Il a ajouté que « dans ces conditions, associer l’Algérie à de telles qualifications constitue une atteinte grave à son image et une dérive préoccupante du discours institutionnel ». Le mouvement a, également, rappelé que l’Algérie « a payé un lourd tribut dans sa lutte contre le terrorisme et demeure un acteur clé de la stabilité régionale et de la sécurité internationale ».

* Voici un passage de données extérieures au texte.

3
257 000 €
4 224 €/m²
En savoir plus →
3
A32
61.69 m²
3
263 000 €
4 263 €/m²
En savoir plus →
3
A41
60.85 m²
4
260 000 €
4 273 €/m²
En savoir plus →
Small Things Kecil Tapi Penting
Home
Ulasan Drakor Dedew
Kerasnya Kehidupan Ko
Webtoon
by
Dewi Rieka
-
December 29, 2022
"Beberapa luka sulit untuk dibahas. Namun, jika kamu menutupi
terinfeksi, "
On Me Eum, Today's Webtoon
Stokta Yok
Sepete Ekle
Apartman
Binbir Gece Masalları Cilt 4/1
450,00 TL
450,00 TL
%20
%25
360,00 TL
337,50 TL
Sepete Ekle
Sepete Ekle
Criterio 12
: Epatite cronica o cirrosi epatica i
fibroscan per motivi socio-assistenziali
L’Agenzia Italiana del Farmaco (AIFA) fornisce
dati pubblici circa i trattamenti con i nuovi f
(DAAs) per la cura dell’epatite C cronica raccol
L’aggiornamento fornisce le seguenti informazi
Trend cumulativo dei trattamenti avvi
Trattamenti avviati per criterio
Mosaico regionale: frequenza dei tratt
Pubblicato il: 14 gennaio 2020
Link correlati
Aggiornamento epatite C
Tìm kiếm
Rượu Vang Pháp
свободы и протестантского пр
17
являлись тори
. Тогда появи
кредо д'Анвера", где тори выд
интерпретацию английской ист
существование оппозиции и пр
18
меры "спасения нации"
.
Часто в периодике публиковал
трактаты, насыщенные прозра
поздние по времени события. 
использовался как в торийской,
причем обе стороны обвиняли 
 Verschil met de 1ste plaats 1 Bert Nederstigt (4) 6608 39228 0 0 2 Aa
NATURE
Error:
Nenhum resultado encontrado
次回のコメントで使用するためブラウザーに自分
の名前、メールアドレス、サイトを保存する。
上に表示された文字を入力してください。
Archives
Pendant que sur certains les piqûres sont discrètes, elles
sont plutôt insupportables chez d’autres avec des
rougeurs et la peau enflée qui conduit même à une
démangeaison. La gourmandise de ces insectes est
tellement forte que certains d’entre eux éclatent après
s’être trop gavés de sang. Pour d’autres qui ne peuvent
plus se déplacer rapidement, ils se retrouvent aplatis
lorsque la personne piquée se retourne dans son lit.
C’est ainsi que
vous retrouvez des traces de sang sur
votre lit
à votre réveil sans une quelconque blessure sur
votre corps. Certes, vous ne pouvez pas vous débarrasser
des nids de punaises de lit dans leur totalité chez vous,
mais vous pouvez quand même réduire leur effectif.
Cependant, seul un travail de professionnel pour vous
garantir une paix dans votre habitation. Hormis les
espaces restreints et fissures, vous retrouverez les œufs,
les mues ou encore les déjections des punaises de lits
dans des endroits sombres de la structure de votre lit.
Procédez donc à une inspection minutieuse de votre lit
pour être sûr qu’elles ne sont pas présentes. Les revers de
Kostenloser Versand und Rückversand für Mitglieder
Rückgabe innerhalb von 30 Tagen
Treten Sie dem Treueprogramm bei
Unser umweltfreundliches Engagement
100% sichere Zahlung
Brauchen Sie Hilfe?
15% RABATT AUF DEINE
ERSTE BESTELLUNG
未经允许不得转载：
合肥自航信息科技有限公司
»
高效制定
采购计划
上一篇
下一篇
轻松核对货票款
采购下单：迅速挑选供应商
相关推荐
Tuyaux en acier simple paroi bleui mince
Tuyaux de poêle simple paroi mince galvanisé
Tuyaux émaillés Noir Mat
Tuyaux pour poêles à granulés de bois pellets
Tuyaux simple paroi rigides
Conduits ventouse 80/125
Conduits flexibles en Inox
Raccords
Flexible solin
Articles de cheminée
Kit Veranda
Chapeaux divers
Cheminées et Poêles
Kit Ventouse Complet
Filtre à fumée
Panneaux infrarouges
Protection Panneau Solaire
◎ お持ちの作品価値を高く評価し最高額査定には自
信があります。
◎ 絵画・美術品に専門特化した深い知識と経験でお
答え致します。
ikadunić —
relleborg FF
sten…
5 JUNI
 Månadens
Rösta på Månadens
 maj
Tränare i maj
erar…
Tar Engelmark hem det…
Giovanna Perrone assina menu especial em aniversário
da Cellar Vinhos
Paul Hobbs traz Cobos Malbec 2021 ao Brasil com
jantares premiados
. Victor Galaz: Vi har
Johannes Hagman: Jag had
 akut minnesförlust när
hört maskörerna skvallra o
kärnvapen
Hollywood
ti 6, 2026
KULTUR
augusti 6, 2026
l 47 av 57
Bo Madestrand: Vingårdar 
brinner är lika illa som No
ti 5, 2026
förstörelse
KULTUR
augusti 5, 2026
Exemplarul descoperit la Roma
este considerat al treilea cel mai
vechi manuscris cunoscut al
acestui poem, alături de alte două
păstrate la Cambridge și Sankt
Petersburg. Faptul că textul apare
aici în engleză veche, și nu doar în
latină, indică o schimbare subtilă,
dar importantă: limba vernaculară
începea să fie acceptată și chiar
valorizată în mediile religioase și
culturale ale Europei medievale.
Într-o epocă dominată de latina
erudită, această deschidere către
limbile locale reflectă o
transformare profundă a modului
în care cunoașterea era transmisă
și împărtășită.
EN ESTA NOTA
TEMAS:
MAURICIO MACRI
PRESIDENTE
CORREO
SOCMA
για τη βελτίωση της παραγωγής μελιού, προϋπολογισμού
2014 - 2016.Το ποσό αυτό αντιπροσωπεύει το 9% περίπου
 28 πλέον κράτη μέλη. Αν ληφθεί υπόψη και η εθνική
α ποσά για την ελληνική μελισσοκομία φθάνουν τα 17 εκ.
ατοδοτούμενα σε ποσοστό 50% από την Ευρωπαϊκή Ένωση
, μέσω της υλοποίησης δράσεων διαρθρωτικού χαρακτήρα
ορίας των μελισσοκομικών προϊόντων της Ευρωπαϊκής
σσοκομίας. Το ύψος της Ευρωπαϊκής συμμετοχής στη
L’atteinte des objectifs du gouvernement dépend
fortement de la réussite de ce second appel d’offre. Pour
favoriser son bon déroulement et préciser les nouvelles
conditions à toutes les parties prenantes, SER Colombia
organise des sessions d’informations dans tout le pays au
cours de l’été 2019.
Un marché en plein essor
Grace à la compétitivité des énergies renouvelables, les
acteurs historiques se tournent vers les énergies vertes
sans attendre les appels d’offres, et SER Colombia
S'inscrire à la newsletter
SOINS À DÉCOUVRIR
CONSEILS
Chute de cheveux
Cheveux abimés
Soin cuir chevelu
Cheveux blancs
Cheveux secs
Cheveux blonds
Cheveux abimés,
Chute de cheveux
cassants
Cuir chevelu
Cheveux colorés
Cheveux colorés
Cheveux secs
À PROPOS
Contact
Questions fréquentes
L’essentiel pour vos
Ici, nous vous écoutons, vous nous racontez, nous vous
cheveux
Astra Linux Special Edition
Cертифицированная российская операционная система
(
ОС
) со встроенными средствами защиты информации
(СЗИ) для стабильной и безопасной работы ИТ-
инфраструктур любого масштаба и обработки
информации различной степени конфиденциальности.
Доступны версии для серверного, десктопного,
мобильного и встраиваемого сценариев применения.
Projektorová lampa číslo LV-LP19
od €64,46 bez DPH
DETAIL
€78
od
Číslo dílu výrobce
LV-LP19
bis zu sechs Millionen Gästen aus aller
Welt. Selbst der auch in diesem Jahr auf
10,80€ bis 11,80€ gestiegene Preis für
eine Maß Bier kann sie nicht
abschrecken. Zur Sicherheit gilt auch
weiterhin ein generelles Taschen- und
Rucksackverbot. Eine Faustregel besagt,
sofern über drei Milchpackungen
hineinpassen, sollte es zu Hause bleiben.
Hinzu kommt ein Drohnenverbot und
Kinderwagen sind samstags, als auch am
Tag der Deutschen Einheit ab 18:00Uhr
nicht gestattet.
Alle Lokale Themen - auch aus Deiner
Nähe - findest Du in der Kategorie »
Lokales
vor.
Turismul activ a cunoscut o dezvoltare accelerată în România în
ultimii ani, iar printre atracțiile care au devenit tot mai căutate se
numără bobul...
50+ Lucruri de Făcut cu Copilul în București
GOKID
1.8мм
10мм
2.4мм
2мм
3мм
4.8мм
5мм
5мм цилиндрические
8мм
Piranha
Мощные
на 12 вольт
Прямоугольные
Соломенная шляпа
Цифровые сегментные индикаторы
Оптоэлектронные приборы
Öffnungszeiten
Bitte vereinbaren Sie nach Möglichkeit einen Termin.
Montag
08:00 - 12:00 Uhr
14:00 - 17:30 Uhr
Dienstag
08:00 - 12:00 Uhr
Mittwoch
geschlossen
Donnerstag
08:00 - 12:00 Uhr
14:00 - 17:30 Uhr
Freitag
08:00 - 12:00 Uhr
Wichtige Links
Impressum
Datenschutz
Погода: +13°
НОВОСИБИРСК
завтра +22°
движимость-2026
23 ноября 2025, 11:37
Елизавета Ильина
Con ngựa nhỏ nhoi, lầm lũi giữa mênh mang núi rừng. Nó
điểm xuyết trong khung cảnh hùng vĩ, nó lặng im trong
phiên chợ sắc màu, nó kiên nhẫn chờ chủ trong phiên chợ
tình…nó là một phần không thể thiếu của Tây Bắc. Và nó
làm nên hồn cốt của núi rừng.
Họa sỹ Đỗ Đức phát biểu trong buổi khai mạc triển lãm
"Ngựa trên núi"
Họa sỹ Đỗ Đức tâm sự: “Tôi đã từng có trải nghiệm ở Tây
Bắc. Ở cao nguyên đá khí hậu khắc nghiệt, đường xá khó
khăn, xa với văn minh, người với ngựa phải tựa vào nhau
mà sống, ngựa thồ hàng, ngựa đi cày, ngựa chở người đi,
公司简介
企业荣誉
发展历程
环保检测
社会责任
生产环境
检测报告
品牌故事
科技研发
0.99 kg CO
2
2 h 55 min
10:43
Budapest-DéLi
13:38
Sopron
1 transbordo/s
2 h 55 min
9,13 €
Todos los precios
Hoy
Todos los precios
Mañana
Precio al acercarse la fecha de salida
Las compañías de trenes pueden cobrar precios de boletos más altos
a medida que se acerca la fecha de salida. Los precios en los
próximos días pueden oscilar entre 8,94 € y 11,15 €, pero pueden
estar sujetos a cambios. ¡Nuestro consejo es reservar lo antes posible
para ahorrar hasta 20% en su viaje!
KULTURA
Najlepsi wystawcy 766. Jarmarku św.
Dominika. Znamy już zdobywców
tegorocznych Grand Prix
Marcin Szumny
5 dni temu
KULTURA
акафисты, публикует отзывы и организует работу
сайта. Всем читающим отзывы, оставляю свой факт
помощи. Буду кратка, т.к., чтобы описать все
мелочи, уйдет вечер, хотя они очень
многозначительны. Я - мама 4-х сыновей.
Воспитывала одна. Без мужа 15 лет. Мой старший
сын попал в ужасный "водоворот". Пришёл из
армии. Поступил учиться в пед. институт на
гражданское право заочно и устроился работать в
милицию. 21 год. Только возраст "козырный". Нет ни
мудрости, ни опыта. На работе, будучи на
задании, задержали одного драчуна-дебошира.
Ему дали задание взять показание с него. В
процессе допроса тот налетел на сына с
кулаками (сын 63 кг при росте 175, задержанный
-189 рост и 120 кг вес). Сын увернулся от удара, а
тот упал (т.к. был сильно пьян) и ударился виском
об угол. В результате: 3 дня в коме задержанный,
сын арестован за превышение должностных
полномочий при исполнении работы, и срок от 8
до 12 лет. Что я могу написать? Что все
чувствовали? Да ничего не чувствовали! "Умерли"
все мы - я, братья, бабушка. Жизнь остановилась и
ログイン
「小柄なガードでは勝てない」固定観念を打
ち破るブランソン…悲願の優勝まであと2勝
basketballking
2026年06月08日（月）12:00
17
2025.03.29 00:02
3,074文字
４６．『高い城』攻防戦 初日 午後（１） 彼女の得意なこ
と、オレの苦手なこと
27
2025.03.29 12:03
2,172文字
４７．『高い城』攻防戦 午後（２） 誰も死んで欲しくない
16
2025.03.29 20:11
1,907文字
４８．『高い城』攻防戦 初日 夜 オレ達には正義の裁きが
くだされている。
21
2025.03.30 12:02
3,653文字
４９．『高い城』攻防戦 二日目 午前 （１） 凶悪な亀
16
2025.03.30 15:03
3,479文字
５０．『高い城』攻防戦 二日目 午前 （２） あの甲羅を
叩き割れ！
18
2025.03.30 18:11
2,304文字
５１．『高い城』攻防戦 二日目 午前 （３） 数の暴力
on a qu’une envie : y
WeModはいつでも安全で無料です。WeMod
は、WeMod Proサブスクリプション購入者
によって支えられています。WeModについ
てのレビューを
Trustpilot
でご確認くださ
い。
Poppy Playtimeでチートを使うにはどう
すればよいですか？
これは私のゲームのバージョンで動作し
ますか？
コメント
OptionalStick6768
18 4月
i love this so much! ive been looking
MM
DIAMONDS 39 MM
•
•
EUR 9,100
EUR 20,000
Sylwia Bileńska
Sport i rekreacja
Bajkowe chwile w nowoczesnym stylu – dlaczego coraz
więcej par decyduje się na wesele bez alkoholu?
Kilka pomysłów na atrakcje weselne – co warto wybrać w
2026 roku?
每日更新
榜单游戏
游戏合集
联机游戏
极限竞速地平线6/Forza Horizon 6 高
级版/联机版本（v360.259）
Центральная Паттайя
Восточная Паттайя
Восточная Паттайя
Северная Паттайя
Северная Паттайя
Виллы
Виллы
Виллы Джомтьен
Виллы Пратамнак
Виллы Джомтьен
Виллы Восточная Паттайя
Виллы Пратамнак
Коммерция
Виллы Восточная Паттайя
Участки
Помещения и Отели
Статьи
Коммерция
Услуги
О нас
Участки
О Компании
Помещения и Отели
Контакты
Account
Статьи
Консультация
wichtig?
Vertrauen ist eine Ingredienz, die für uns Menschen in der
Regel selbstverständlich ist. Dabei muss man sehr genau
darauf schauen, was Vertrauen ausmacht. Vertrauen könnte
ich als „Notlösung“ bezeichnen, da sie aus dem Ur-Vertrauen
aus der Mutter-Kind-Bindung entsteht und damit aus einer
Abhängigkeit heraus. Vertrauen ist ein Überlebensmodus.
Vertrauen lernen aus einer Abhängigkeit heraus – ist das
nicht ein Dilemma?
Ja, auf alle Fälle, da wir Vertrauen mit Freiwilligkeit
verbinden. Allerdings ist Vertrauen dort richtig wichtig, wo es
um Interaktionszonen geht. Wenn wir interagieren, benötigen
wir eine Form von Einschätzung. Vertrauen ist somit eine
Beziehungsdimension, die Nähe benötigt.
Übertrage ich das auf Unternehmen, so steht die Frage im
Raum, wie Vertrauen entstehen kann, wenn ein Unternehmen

Il a, en outre, insisté sur le fait que « tenter de lier l’Algérie, même indirectement, à des pratiques de terrorisme d’État est historiquement injuste et politiquement irresponsable ». Aussi, le MODAF a mis en garde contre les conséquences de telles déclarations, notamment « le risque de confusion pouvant viser les Algériens en France, créer un climat de suspicion injustifié et fragiliser le vivre-ensemble ». Il a, par ailleurs, souligné que la communauté algérienne en France « représente une force contributive, responsable et un pont entre les peuples, et ne peut en aucun cas être réduite à une logique de suspicion ».
Notons que les attaques menées par l’extrême droite contre l’Algérie et des lobbys hostiles au pays se sont multipliées ces derniers temps dans un contexte marqué par de nouveaux flottements dans les relations politiques entre Alger et Paris.